This is a really busy time of year. Right now I have garden produce filling the house every day. (That’s why I am a few days late getting this posted.)
But I love it. This is when the summer garden is at its best. But it can also be a frantic time trying to get all the food put away before it spoils.
The process of preserving garden produce usually takes 4-6 weeks. But now that we are coming to the end of our harvest, we’ll want to focus on two things: Root cellaring and putting your garden to bed for the winter.
This article gives a good background on how to create and use a root cellar. The simplest root cellar is just a hole in the ground with a bit of straw for insulation and moisture control. There are lots of plans online for root cellars made with and old fridge or freezer or even just a plastic trash can.

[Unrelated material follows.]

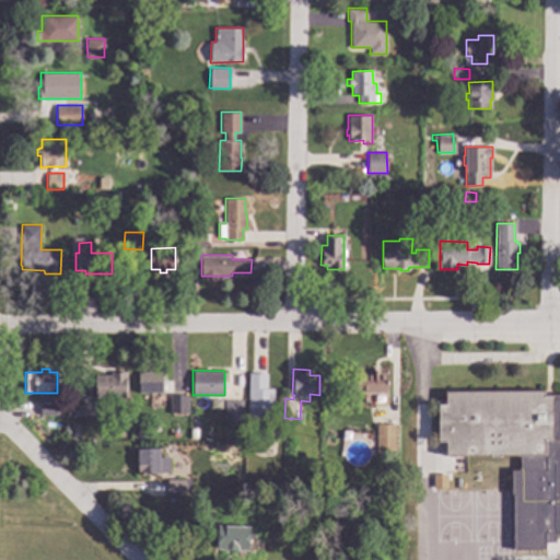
[(378,373),(388,373),(387,394),(352,393),(353,372),(372,372),(372,370),(378,370),(378,373)]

If you’re like me and live with the frost line is deep and the water table is high, building a root cellar may be a challenge. You might try an above ground root cellar like this one.
I store my root crops in our unheated (and unfinished) basement. It’s not perfect. Ideally the temperature should be 35°-40°. In the dead of winter the temps in my basement are cold enough,
but in early fall and spring it may get 45°-50°. This means I have to check on the food more frequently and use it right away if there are any signs of spoiling.
Put the garden to bed
After everything is in, it’s time to put your garden to bed. Fall is the time to prepare the soil for next year. Remove dead vines, especially tomato and peppers, as these will harbor disease and insects if not burned or composted. Put spent or dying plants into your compost pile and turn the pile every 2-3 days between now and hard freeze.
But don’t leave your garden soil completely exposed. Wind and snow erosion will deplete your soil if it is left completely exposed. Instead, plant a cover crop or add compost and other soil amendments. When you add compost and soil amendments in the fall, in addition to adding a layer of protection from erosion, it also gives the soil’s microorganisms all
winter long to incorporate those nutrients back into the soil. This ensures that your garden soil is packed with vital nutrients come next spring. Some crops actually help improve the soil if they overwinter in your garden.
If you take just a few steps to winterize your garden you will give next year’s gardening season an extra boost.